Rewrite the lines of every item below with "scientific name" swapped for "taxon name" and nothing else changed, leaving out the pictures.

[begin Dataset entries]

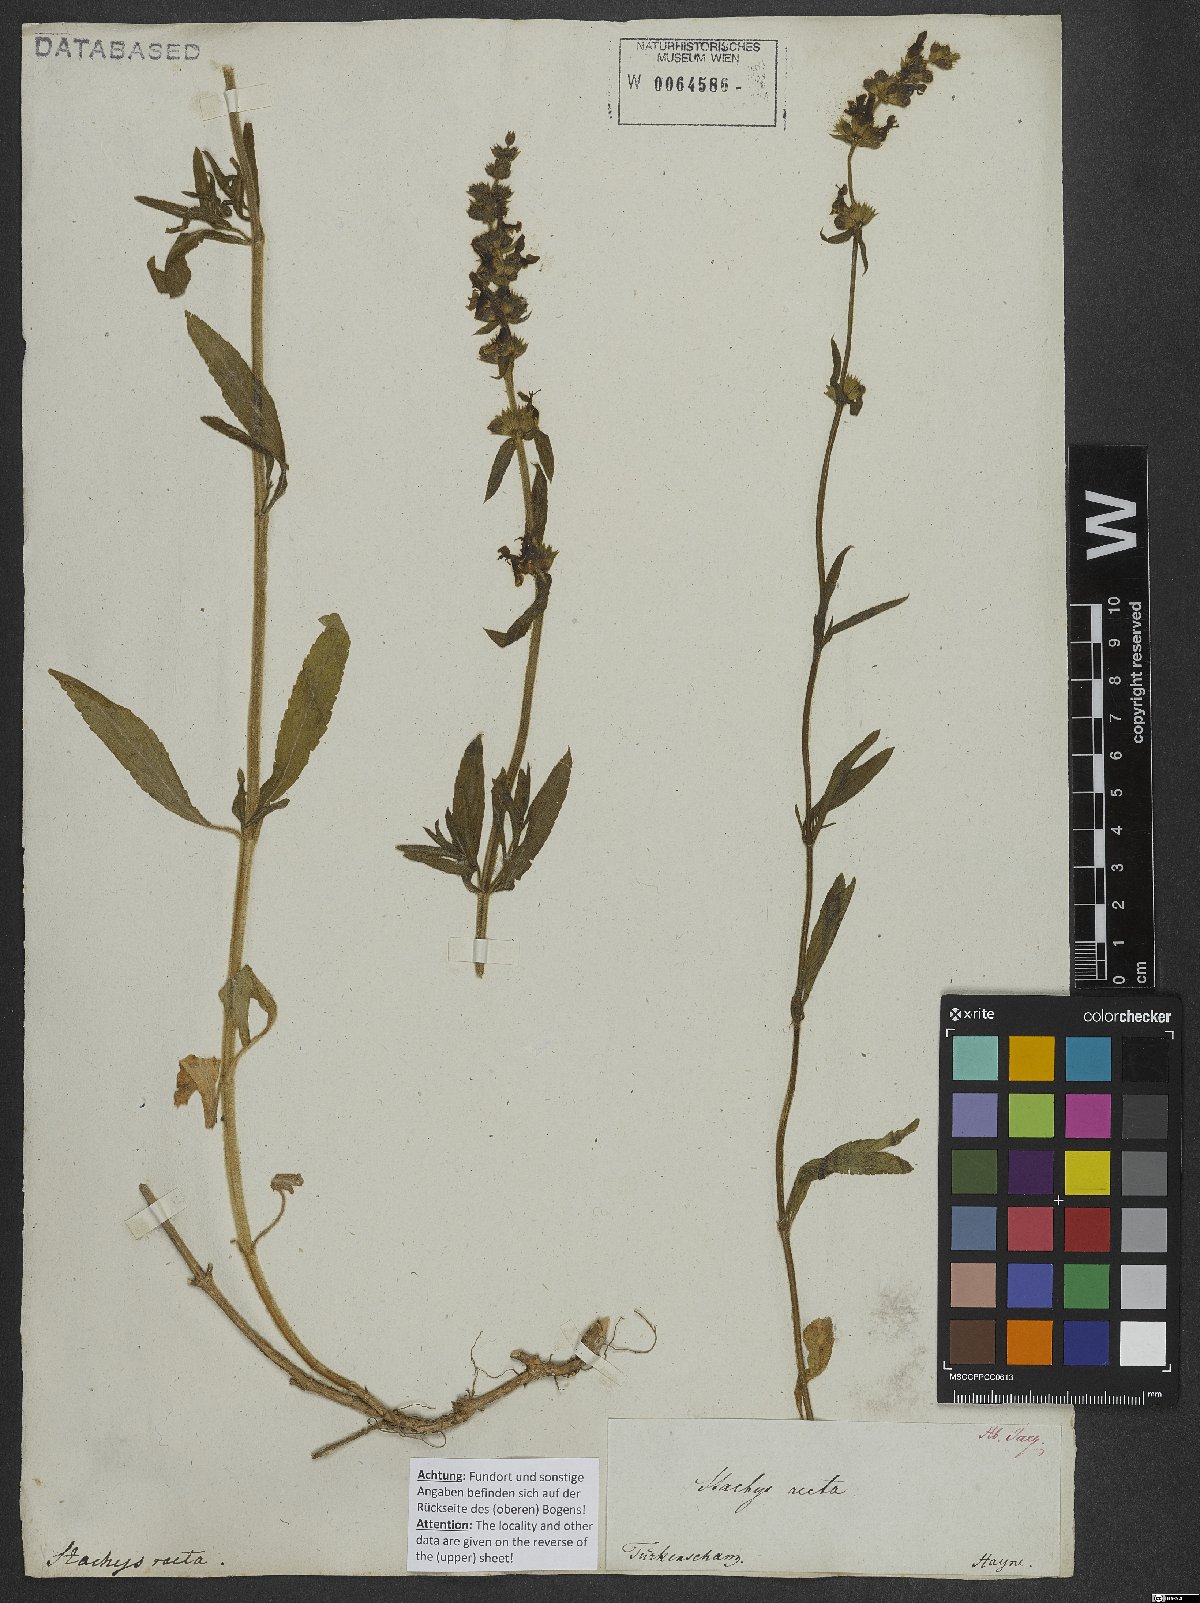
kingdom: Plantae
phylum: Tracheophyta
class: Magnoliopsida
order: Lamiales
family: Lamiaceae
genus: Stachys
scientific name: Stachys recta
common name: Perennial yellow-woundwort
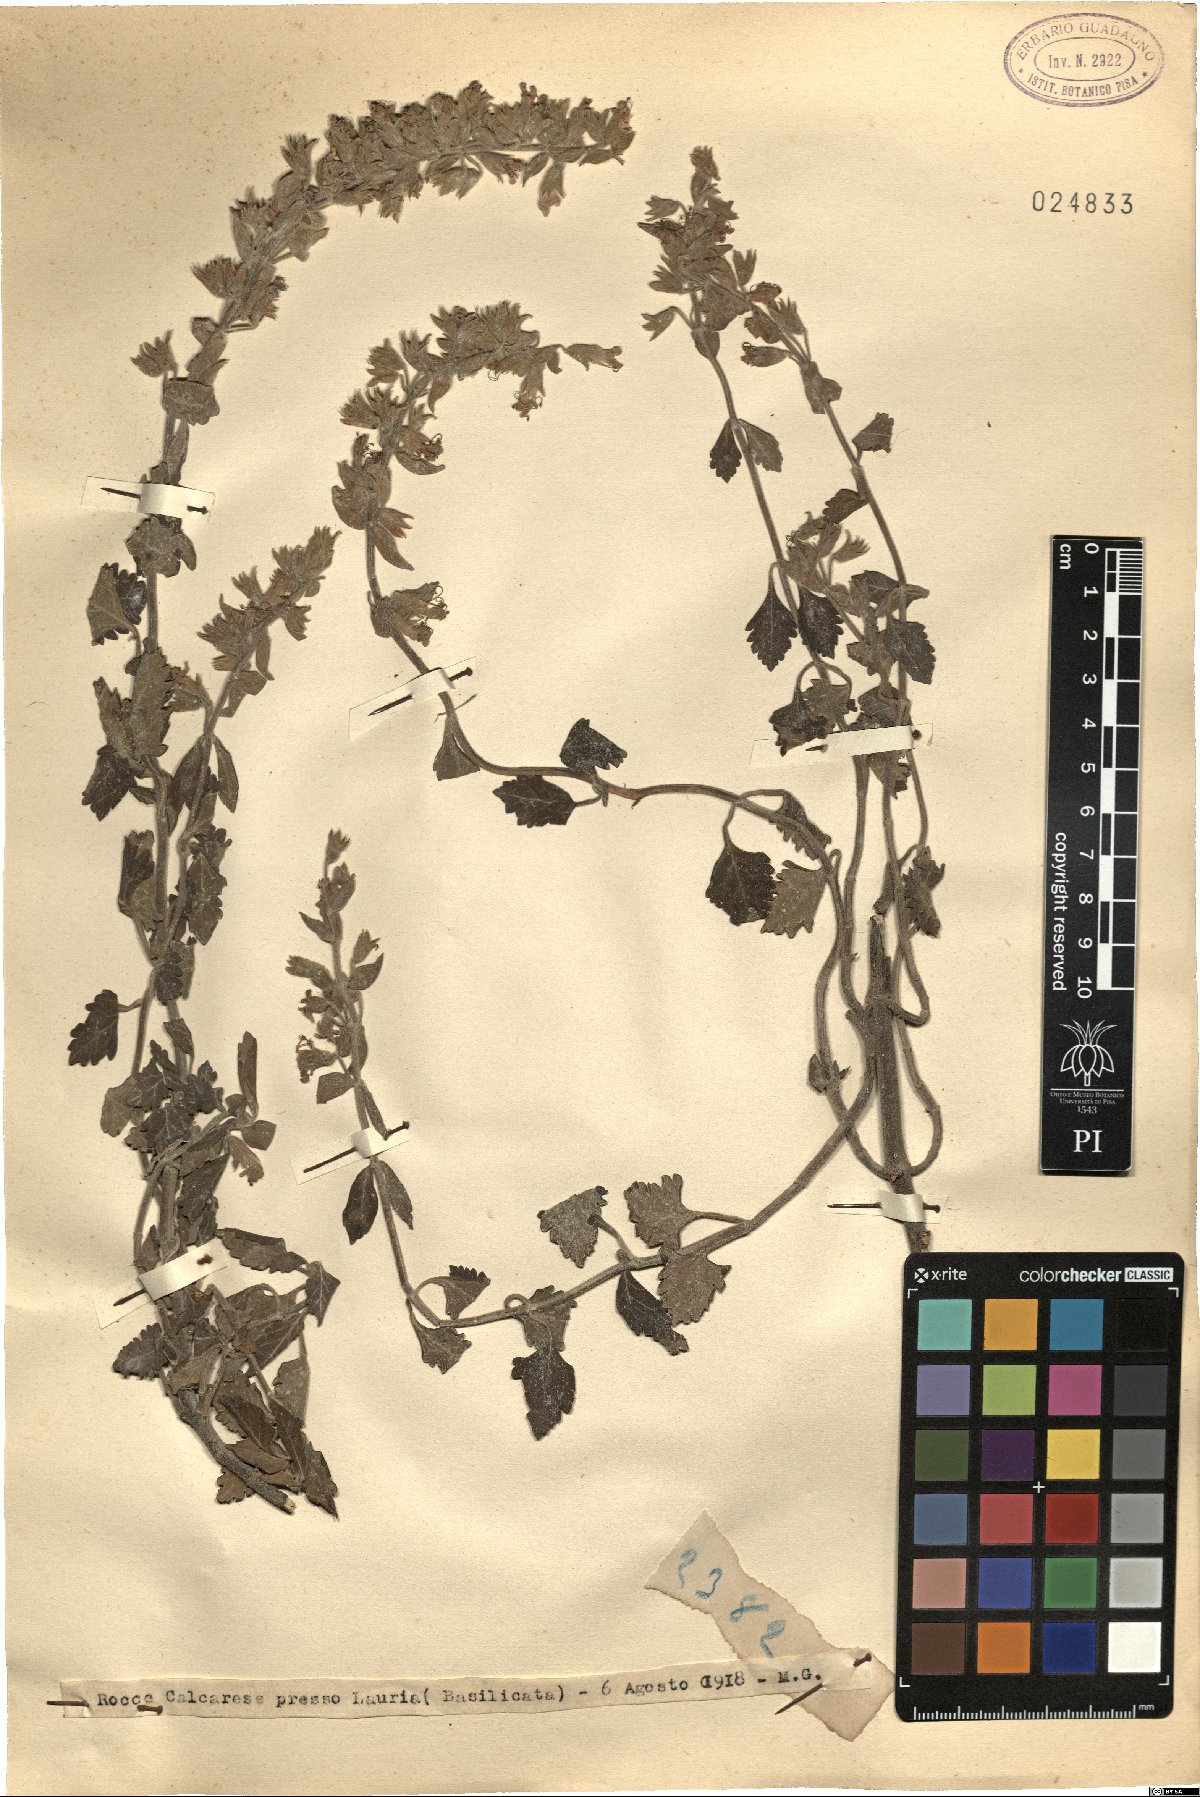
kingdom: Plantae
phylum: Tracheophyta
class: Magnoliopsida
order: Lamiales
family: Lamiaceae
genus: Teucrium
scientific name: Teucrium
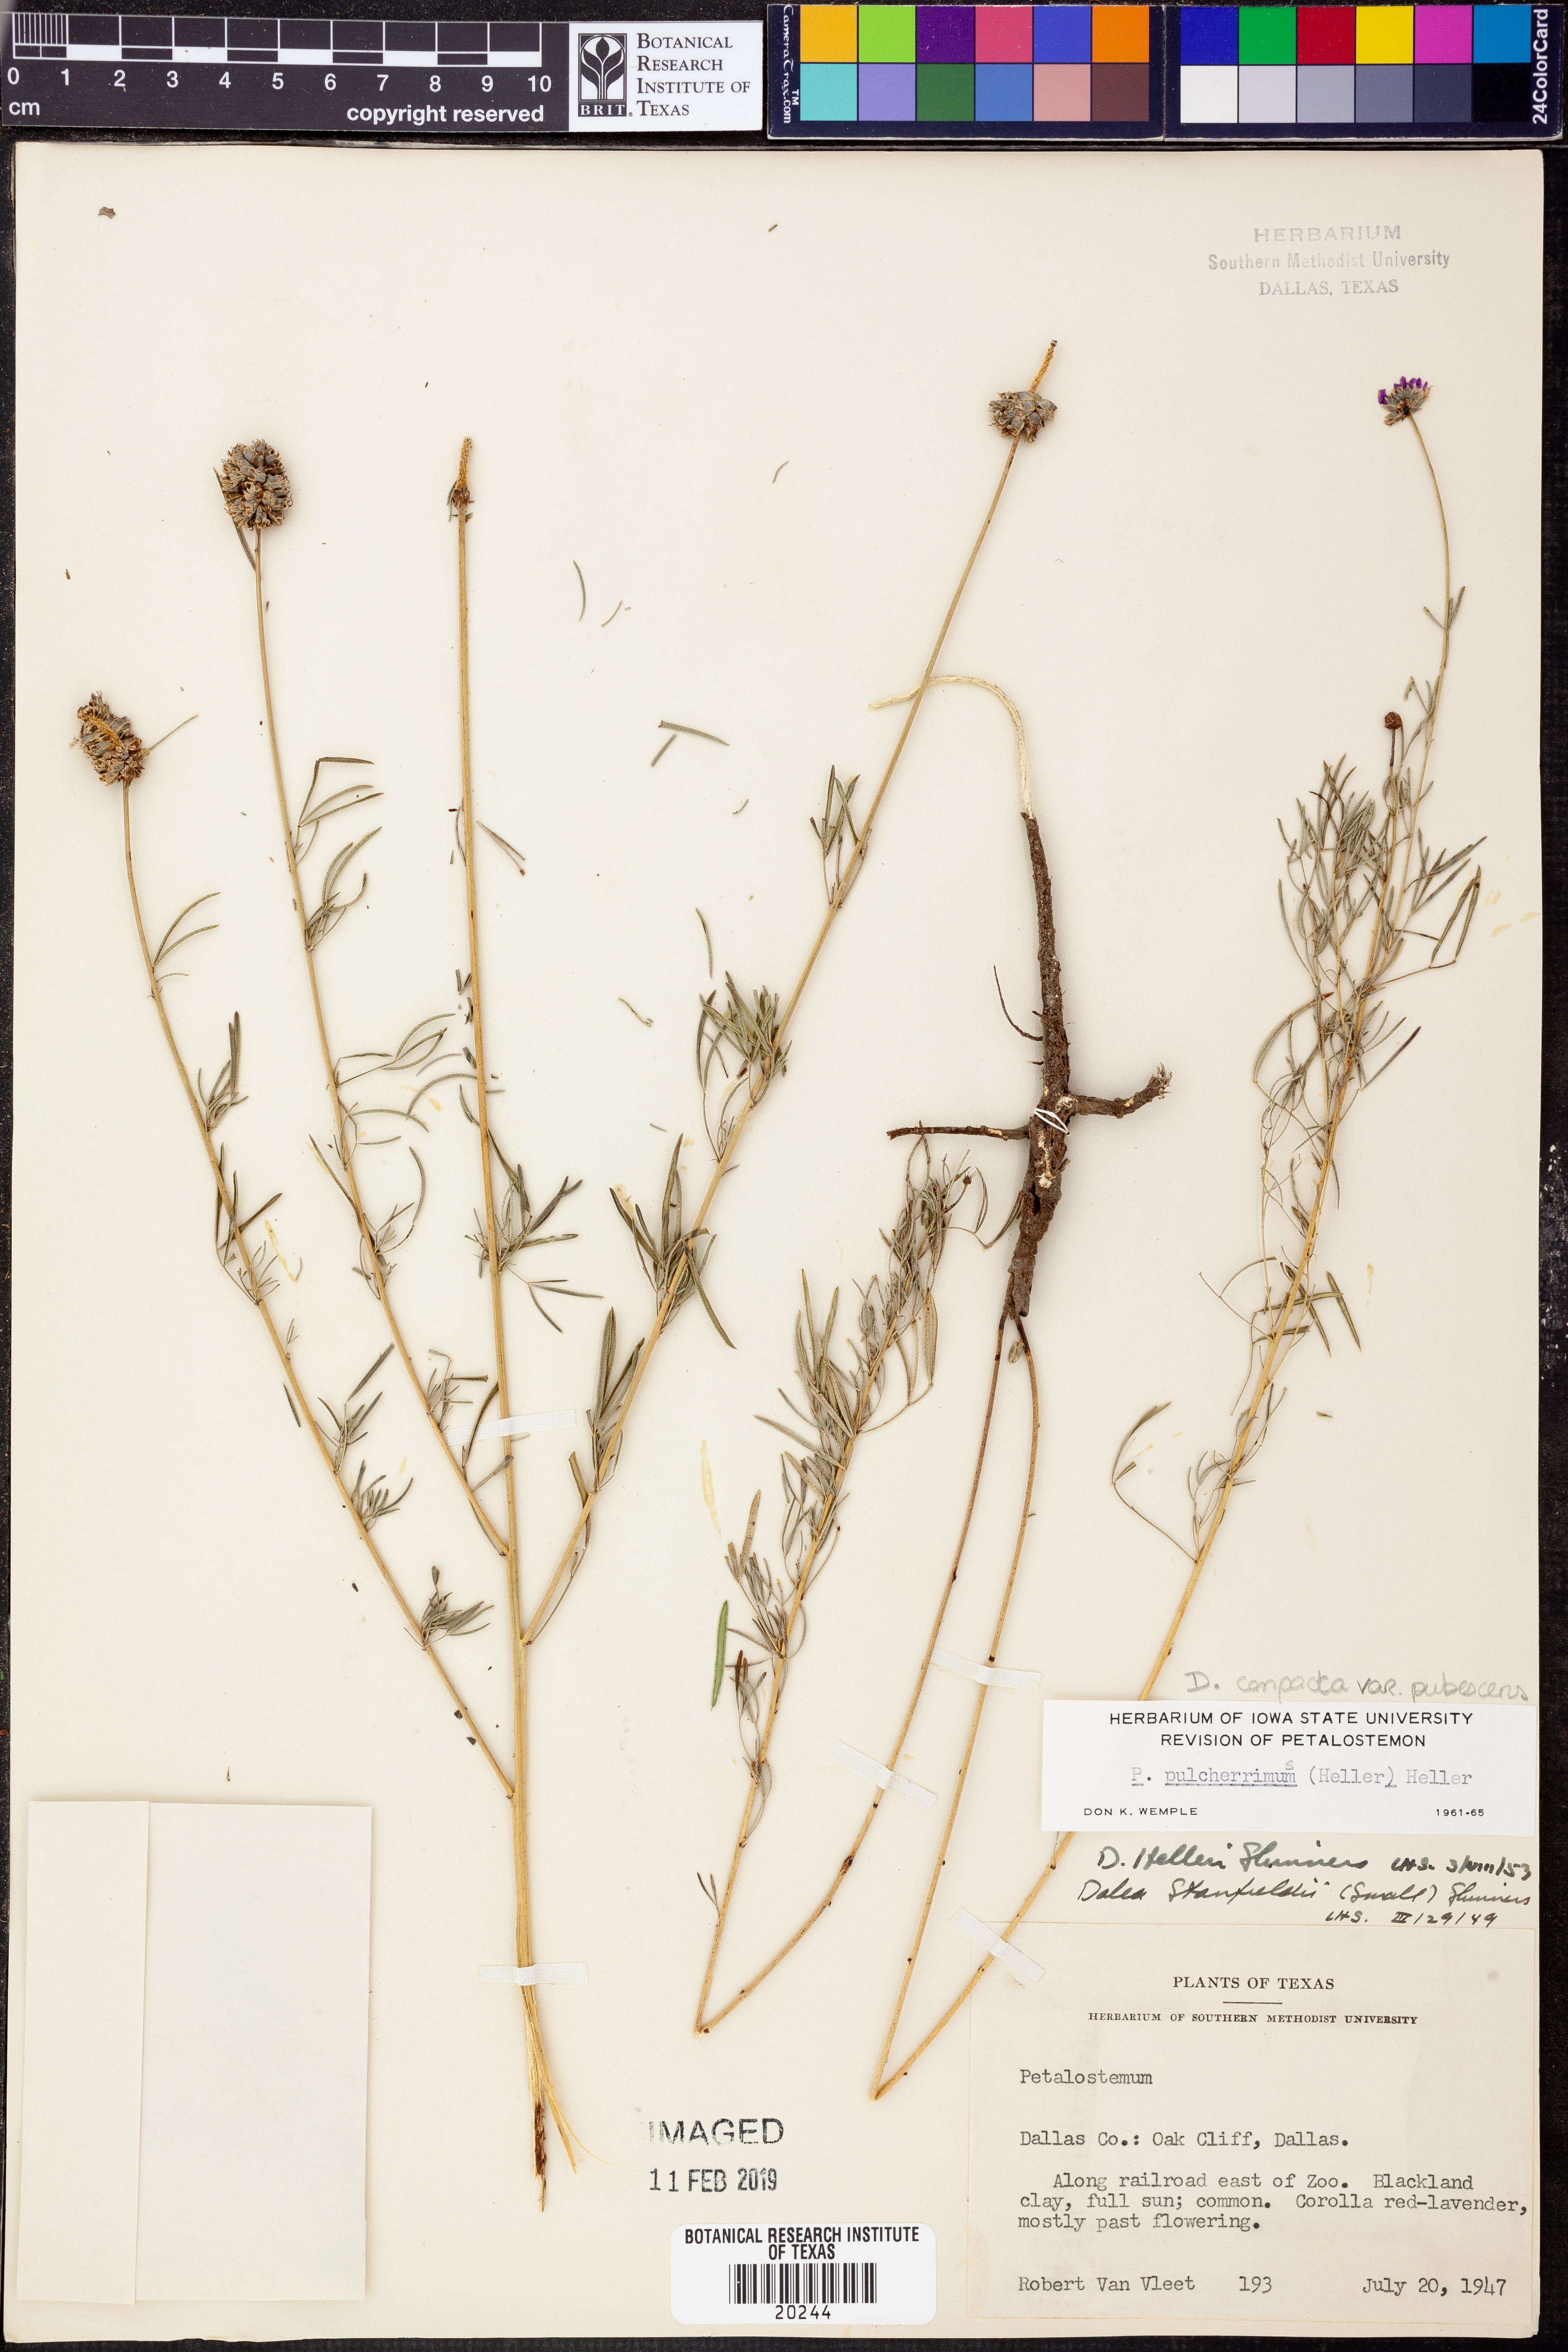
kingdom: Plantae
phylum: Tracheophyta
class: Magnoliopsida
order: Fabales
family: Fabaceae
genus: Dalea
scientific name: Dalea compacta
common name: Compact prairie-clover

[end Dataset entries]

Final result:
kingdom: Plantae
phylum: Tracheophyta
class: Magnoliopsida
order: Lamiales
family: Lamiaceae
genus: Stachys
taxon name: Stachys recta
common name: Perennial yellow-woundwort
kingdom: Plantae
phylum: Tracheophyta
class: Magnoliopsida
order: Lamiales
family: Lamiaceae
genus: Teucrium
taxon name: Teucrium
kingdom: Plantae
phylum: Tracheophyta
class: Magnoliopsida
order: Fabales
family: Fabaceae
genus: Dalea
taxon name: Dalea compacta
common name: Compact prairie-clover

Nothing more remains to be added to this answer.